* **Text segment**
In Acts 17, Paul is talking to the men of Athens at the Areopagus.  They have surrounded themselves with idols to every god known to man, but they have reserved one space empty for the ‘unknown god’ and it is in the name of this god that Paul begins to speak.  He begins at the beginning, a very good place to start; he explains that they are not unknown to this unknown God.  This God has in fact created them, and all the people of mankind.  He has determined the time and the place that they all live.  He has done this so that they might seek after Him and find Him.  For whether they realize it of not, it is in Him that we “live, move and have our being.”  This is no manmade golden God, it is the God of the universe that made man.  God now commands all men to repent.  And Paul explains the gospel of Christ’s resurrection.  Some received his words, some rejected it outright, some walked away in contemplation.

Deliberate

This is one of those key passages of scripture where God lifts the veil, if only for a moment, and exposes the unfathomable counsel of His will.  When we look at cities and we consider their existence and construction, and we dwell on the fact that for the first time in human history more people are living in urban areas than in any other time in human history; we can not deny the hand of God is at work.  God determines the time that each and every person exists and He draws the boundaries of their dwelling places.  This kind of deliberate action on His part should amaze us, and it should inform our lives and our mission.  We do not serve a random God.  He is deliberate.  This should spur us to be deliberate and intentional.  God has not called us to wander, He has called us to Go.  When Jesus charged His disciples, He did so with geographic intentionality.  They were not to randomly scatter across the globe, rather they were to go to Jerusalem, then Judea and Samaria, then the utter-most parts of the earth.  In Acts, we see His overwhelming orchestration in the collection of disciples in Jerusalem, and then their dispersal to almost every city in the Mediterranean.  Paul was sent, city by city, to proclaim the gospel to the souls God had providentially gathered together in cities across the Roman empire.  We have to recognize our place in this paradigm.  God has called us and placed us with the same meticulous intent, and for the same glorious purpose.

* **To do**
A: In the reflection on Acts 17, in what order were Jesus's disciples told to go?
B: Carry the reflection on Acts 17 forward from its final sentence.

* **Data provided**
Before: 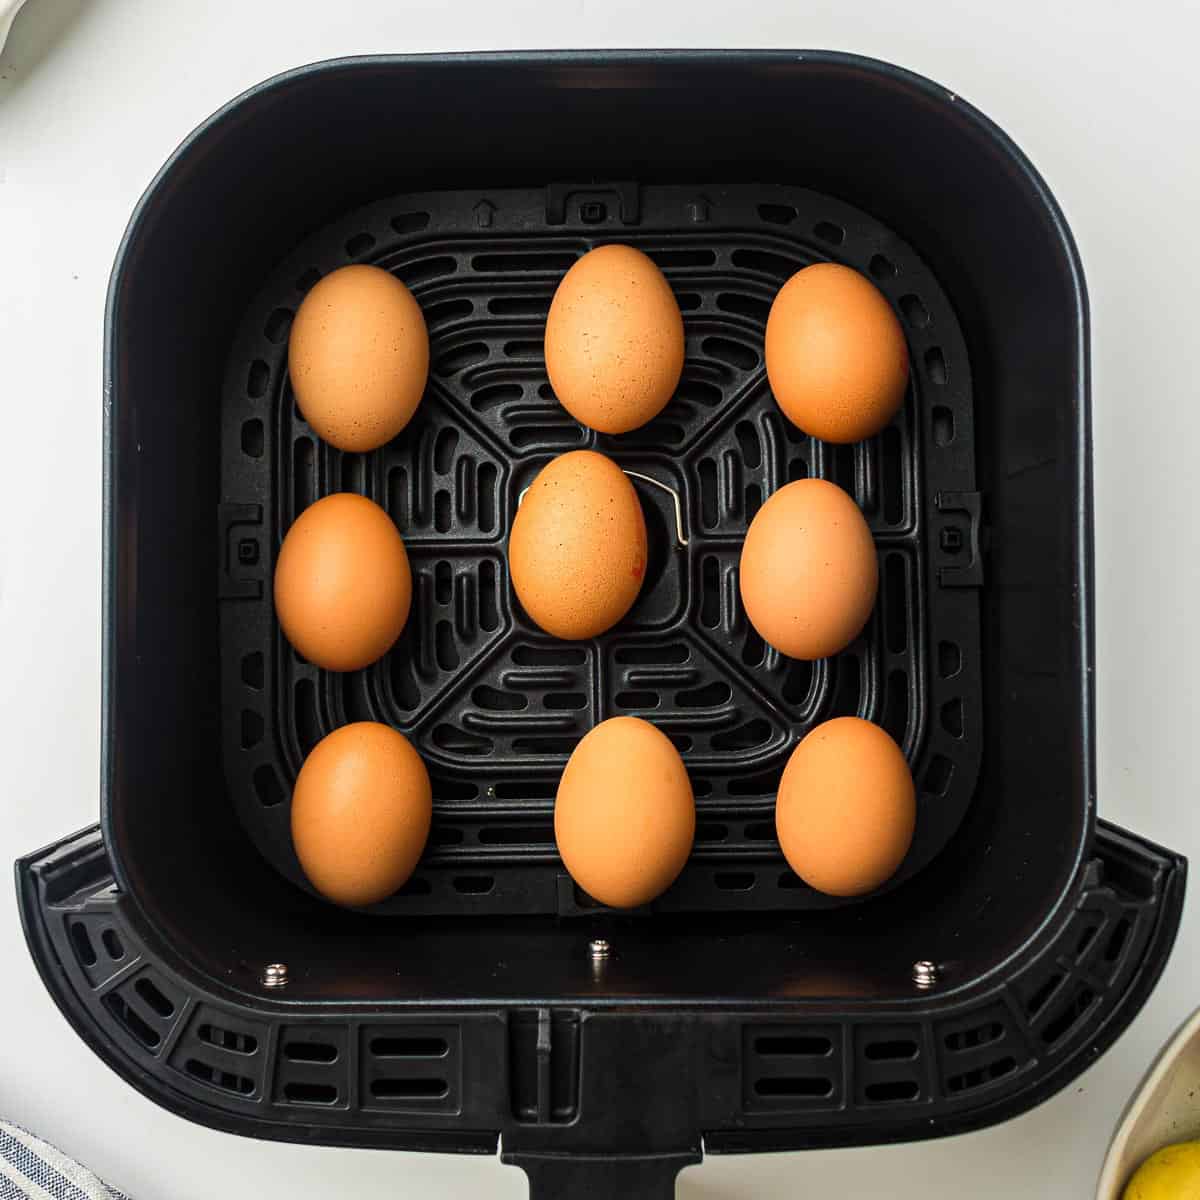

* **Responses by task**
A: First to Jerusalem, then Judea and Samaria, then the uttermost parts of the earth.

B:
Declaring

God has brought people together and concentrated them in cities for a purpose, so that those who do not know Him, might find Him.  How does this happen?  How do these people find God?  The irony in this text is that the Athenian men, listening to Paul, were unaware of just how close God was to them at that moment.  He was there in His omnipresence to be sure, but He was also present in the Word Paul proclaimed to them.  God was as close as the spoken word is to the ear.  As Paul, indwelled by the very Spirit of God proclaimed the Word,  the Word who was with God and was God and is God was very much present.  The lost that God has gathered together find Him when we share and proclaim His Word.  He has His sheep in every city, they hear His voice and they follow Him.  This should fill us with awe and wonder.  Not only are we the vehicles of God’s divine pursuit of the lost, but we get to bring God close to those around us when we share and proclaim His Word.  What a privilege.

Dependence

Paul proclaimed a particular message to these men.  He informed them that this ‘unknown’ God is the reason these men exist.  He made all of mankind and mankind is totally dependent upon Him for their lives and for their salvation.  Their response should not be one of ignorance, but of repentance.  The call to repentance is a call to proclaim your total dependance upon God.  God alone can provide salvation from judgement; and when we repent we acknowledge that our sins are great but we recognize that our God is greater.

Response

Cities are not accidental, they are the deliberate act of a loving God.  God has a divine intention in bringing men and women into close proximity with one another, so that they might seek after Him and find Him.  As believers, we must recognize our role in His plan.  When we love those around us, when we share His Word, when we display our dependance on Him, we are in fact bringing God within reach of those in need.  The question is not whether God is present in your city; the question is do your lost neighbors, co-workers and family members see His presence in your life?  For “how can they call on Him in whom they have not believed? And how are they to believe in Him they have not heard? And how are they to hear without someone preaching?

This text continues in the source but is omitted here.